Congress must honor budget and pay for doc fix
April 13, 2015
The good news from Washington is that bipartisanship has temporarily broken out in Congress. The bad news is it will cost American taxpayers an extra $141 billion over the next 10 years.
The issue in question is a bill — just passed by the House of Representatives — to permanently repeal a budget-enforcement rule within the Medicare program. This so-called “sustainable growth rate” (SGR) mechanism was created in 1997 to check runaway health care spending. It calls for annual adjustments — historically cuts — to the amounts physicians are reimbursed for treating Medicare patients.

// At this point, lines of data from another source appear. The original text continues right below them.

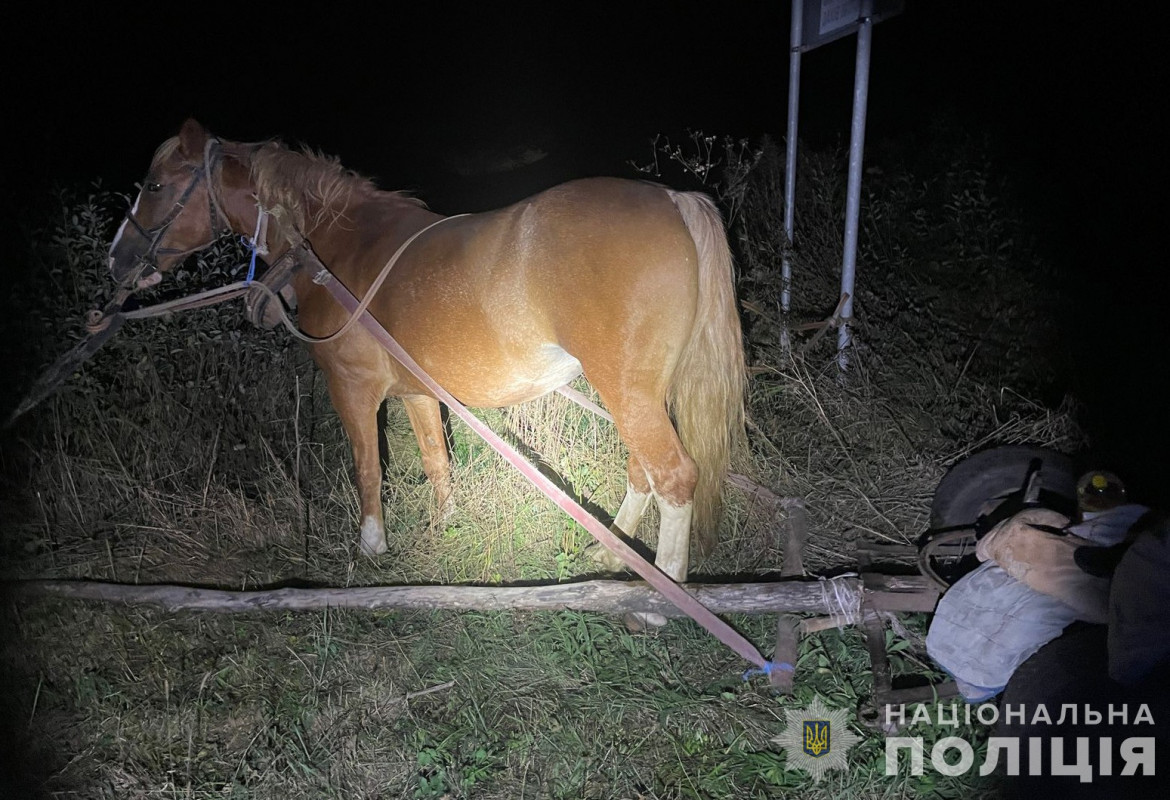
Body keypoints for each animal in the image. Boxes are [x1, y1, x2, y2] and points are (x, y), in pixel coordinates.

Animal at [111, 116, 748, 580]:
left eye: (155, 186)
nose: (117, 261)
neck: (335, 250)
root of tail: (675, 200)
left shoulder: (352, 389)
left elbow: (368, 468)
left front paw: (371, 545)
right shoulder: (418, 393)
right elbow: (436, 461)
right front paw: (444, 526)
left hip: (627, 392)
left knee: (673, 478)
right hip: (639, 395)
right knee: (644, 473)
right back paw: (613, 553)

But since 2003, the politicians who created SGR have not actually allowed those scheduled cuts to occur. Instead, every so often, Congress passes legislation — nicknamed “doc fix” bills — to temporarily prevent the reimbursement cuts from kicking in.

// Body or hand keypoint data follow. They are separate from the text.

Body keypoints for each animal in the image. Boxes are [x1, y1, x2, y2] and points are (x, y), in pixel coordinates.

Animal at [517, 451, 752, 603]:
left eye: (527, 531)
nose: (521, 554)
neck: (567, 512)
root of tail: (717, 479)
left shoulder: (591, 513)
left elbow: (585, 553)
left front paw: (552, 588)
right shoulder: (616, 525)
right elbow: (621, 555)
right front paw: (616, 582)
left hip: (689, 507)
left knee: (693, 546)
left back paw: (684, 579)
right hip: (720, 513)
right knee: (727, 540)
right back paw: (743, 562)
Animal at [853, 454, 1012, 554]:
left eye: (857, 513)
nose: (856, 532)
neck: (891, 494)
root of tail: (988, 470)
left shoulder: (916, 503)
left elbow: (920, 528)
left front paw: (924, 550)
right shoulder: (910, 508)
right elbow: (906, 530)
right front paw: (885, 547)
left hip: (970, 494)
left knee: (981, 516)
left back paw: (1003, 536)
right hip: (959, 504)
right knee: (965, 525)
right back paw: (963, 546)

As you can imagine, this process is a headache for many doctors and seniors, whose livelihoods and access to care hang in the balance. Less importantly, it’s become a headache for Congress, which has to offset new “doc fix” spending with cuts elsewhere in the budget.
Surprisingly, though, SGR has been pretty good for taxpayers. To avoid the cuts to doctors’ pay, Congress has found other savings to offset almost 98 percent of the time of extending Medicare reimbursement levels. So even though SGR has failed to achieve its stated goal, it has nonetheless imposed a bit of needed discipline on the overall federal budget.
So, any worthwhile proposal to replace SGR should be an improvement on the flawed — but nevertheless effective — status quo. The bill passed by the House and due this week in the Senate fails that test for three big reasons.
First, it doubles down on exactly the kind of top-down bureaucratic meddling that always promises to lower costs, but usually has the opposite effect. Under the new law, doctors would face more regulations, not less, and seniors seeking individualized treatment will have nowhere to turn.
Second, according to the Congressional Budget Office, the bill would increase federal spending by about $210 billion over the next 10 years. Only about $70 billion of that new spending is offset, though, meaning the proposal punches a $141 billion hole in the federal deficit over the next decade.
Third, all that new spending comes right after the Senate just passed a 10-year balanced budget that specifically doesn’t account for these additional costs. That is, the very first bill we’re taking up after passing the first balanced budget under President Obama would unbalance it.
Proponents of the deal counter that the cost estimates are wrong and that the savings from this new system will accumulate in future decades. Maybe. But that’s exactly what was promised about SGR back in 1997. And indeed, a report issued Friday by Medicare’s actuaries warns that this new proposal could face exactly the same fate down the road.
The current “doc fix” runs out next Wednesday. That’s when the physician reimbursements drop by 21 percent. We can’t let that happen. Unfortunately, there isn’t time now to fully re-open the bill and rewrite it with better policy.
Therefore, when the Senate takes up this flawed bill next week, I am going to offer an amendment that simply requires Congress to pay for that $141 billion under its normal “Pay As You Go” budget rules. That would come out to about $7.3 billion this year, a fraction of 1 percent of total spending. My amendment would not change or delay anything else in the bill — doctors and seniors won’t notice any difference. It would just require Congress to budget for the costs like we promised we would.
This permanent “doc fix” bill is a testament to an old Washington warning: “If you’re not at the table, you’re on the menu.”
The deal was cut behind closed doors by Democratic and Republican politicians and various special-interest lobbyists. They all got what they wanted. Unfortunately, one group wasn’t “at the table” — hardworking taxpayers. So they ended up “on the menu.”
That’s how a feel-good, bipartisan compromise comes in with a $141 billion price tag.
With the Wednesday deadline bearing down on us, it’s too late to give taxpayers their rightful place at the table. My amendment will at least make sure we don’t stick them with the bill.